L'association Vaincre l'autisme a demandé en février dernier dans une lettre ouverte adressée à la ministre de la Santé, Marisol Touraine, l'ouverture d'une enquête sur la prescription grandissante de l'Abilify à des enfants et adolescents autistes. L'association a également demandé la suspension préventive immédiate de la prescription de ce médicament en cas d'autisme.

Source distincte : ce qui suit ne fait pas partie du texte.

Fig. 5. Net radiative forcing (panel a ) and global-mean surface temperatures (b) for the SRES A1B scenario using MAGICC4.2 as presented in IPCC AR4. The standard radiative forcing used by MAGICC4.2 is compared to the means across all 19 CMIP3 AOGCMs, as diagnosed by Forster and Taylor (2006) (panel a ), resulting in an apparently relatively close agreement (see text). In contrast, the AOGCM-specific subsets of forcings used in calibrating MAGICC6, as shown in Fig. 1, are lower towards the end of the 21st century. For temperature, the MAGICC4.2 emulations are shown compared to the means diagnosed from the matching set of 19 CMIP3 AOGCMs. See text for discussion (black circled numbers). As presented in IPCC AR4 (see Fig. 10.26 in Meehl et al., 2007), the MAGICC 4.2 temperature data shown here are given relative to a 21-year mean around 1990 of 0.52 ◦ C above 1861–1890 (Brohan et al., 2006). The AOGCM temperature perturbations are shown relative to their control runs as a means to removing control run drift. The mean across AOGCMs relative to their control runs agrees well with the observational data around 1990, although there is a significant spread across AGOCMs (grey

Des témoignages "alarmants". L'Abilify, dont la substance active est l'aripiprazole, est un médicament indiqué dans les cas de schizophrénies et de troubles bipolaires dont le traitement ne doit pas durer plus de 12 semaines chez les jeunes de plus de 13 ans. Mais cet antipsychotique serait aussi prescrit à des enfants et adolescents autistes pour stabiliser leurs humeurs. Or, cette prescription se fait hors autorisation de mise sur le marché (AMM). Le président de l'association Vaincre l'autisme, M'Hammed Sajidi, a expliqué dans la lettre adressée à la ministre que d'après ses informations, "ce traitement est donné à un nombre croissant d'enfants, dont les plus jeunes ont à peine 5 ou 6 ans". Celui-ci fait d'ailleurs état de témoignages "alarmants". Parmi eux, le cas de Yassine, un jeune autiste de 13 ans qui s'est défénestré en 2015. Sa famille attribue son suicide à l'Abilify qui a été "préconisé par son médecin référent et prescrit par ses médecins traitant", explique le courrier. Le jeune homme s'est ainsi vu prescrire ce médicament sur une période plus longue que celle "préconisée sur toutes les notices et sans aucune information au sujet des effets indésirables de ce psychotrope utilisé sur de nombreux enfants autistes".
Une surveillance rapprochée des patients à risque. Dans un précédent point d'information, l'Agence nationale de sécurité du médicament (ANSM) rappelle que "la sécurité et l'efficacité de ce médicament n'ont pas été établies" dans le cadre de l'autisme, "notamment chez les patients de moins de 18 ans". De plus, "les risques de comportements suicidaires sont des effets connus et mentionnés dans le résumé des caractéristiques du produit (RCP) et qui nécessitent une surveillance rapprochée des patients" à risque. L'ANSM rapporte par ailleurs qu'au niveau international "depuis la commercialisation de l'aripiprazole en 2002, 7 cas de suicides et 137 cas de comportements/idées suicidaires ou de tentatives de suicide ont été rapportées chez des enfants et adolescents âgés de 3 à 17 ans".